··· EXTRACTED ENTRIES ···

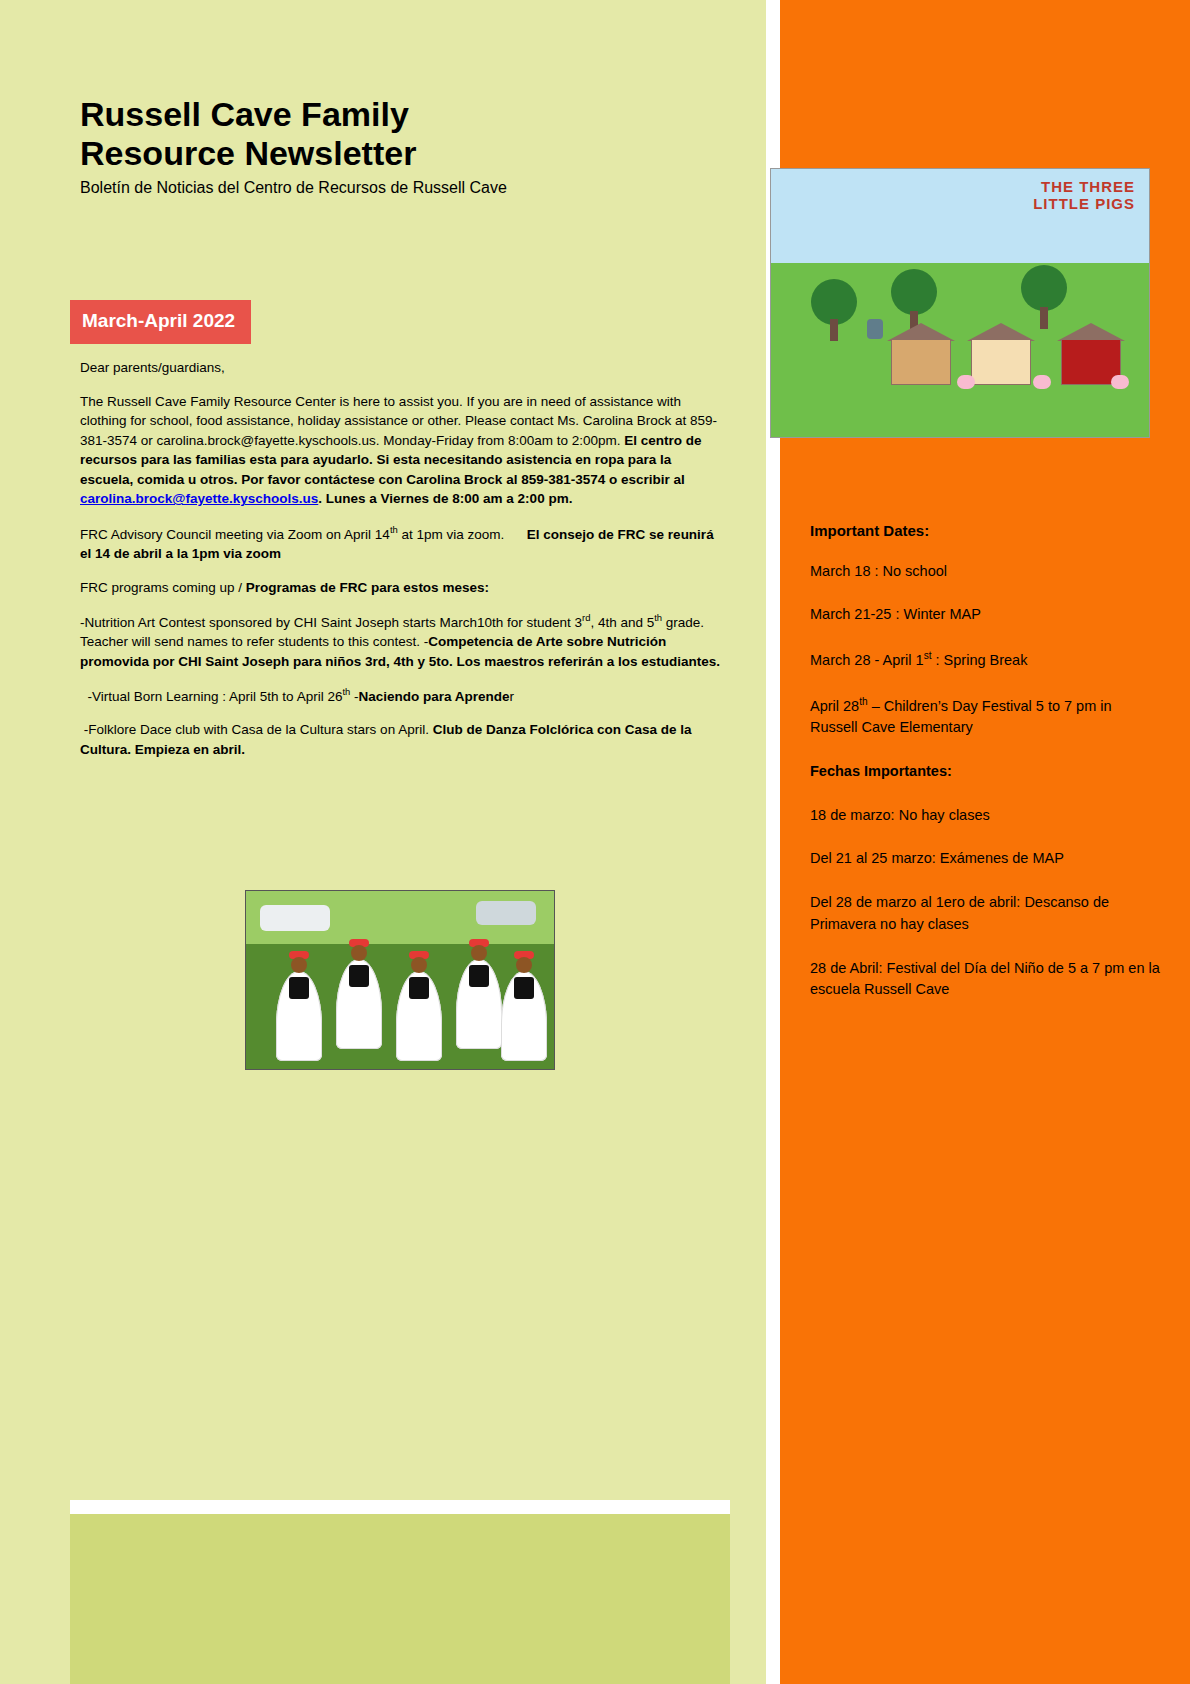Important Dates:
March 18 : No school
March 21-25 : Winter MAP
March 28 - April 1st : Spring Break
April 28th – Children’s Day Festival 5 to 7 pm in Russell Cave Elementary
Fechas Importantes:
18 de marzo: No hay clases
Del 21 al 25 marzo: Exámenes de MAP
Del 28 de marzo al 1ero de abril: Descanso de Primavera no hay clases
28 de Abril: Festival del Día del Niño de 5 a 7 pm en la escuela Russell Cave
Russell Cave Family
Resource Newsletter
Boletín de Noticias del Centro de Recursos de Russell Cave
THE THREE
LITTLE PIGS
March-April 2022
Dear parents/guardians,
The Russell Cave Family Resource Center is here to assist you. If you are in need of assistance with clothing for school, food assistance, holiday assistance or other. Please contact Ms. Carolina Brock at 859-381-3574 or carolina.brock@fayette.kyschools.us. Monday-Friday from 8:00am to 2:00pm. El centro de recursos para las familias esta para ayudarlo. Si esta necesitando asistencia en ropa para la escuela, comida u otros. Por favor contáctese con Carolina Brock al 859-381-3574 o escribir al carolina.brock@fayette.kyschools.us. Lunes a Viernes de 8:00 am a 2:00 pm.
FRC Advisory Council meeting via Zoom on April 14th at 1pm via zoom. El consejo de FRC se reunirá el 14 de abril a la 1pm via zoom
FRC programs coming up / Programas de FRC para estos meses:
-Nutrition Art Contest sponsored by CHI Saint Joseph starts March10th for student 3rd, 4th and 5th grade. Teacher will send names to refer students to this contest. -Competencia de Arte sobre Nutrición promovida por CHI Saint Joseph para niños 3rd, 4th y 5to. Los maestros referirán a los estudiantes.
-Virtual Born Learning : April 5th to April 26th -Naciendo para Aprender
-Folklore Dace club with Casa de la Cultura stars on April. Club de Danza Folclórica con Casa de la Cultura. Empieza en abril.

···

# [TASK ITEM]
Reproduce the data above line for line, excluding every picture.

# [SOLUTION BELOW]
Important Dates:
March 18 : No school
March 21-25 : Winter MAP
March 28 - April 1st : Spring Break
April 28th – Children’s Day Festival 5 to 7 pm in Russell Cave Elementary
Fechas Importantes:
18 de marzo: No hay clases
Del 21 al 25 marzo: Exámenes de MAP
Del 28 de marzo al 1ero de abril: Descanso de Primavera no hay clases
28 de Abril: Festival del Día del Niño de 5 a 7 pm en la escuela Russell Cave
Russell Cave Family
Resource Newsletter
Boletín de Noticias del Centro de Recursos de Russell Cave
THE THREE
LITTLE PIGS
March-April 2022
Dear parents/guardians,
The Russell Cave Family Resource Center is here to assist you. If you are in need of assistance with clothing for school, food assistance, holiday assistance or other. Please contact Ms. Carolina Brock at 859-381-3574 or carolina.brock@fayette.kyschools.us. Monday-Friday from 8:00am to 2:00pm. El centro de recursos para las familias esta para ayudarlo. Si esta necesitando asistencia en ropa para la escuela, comida u otros. Por favor contáctese con Carolina Brock al 859-381-3574 o escribir al carolina.brock@fayette.kyschools.us. Lunes a Viernes de 8:00 am a 2:00 pm.
FRC Advisory Council meeting via Zoom on April 14th at 1pm via zoom. El consejo de FRC se reunirá el 14 de abril a la 1pm via zoom
FRC programs coming up / Programas de FRC para estos meses:
-Nutrition Art Contest sponsored by CHI Saint Joseph starts March10th for student 3rd, 4th and 5th grade. Teacher will send names to refer students to this contest. -Competencia de Arte sobre Nutrición promovida por CHI Saint Joseph para niños 3rd, 4th y 5to. Los maestros referirán a los estudiantes.
-Virtual Born Learning : April 5th to April 26th -Naciendo para Aprender
-Folklore Dace club with Casa de la Cultura stars on April. Club de Danza Folclórica con Casa de la Cultura. Empieza en abril.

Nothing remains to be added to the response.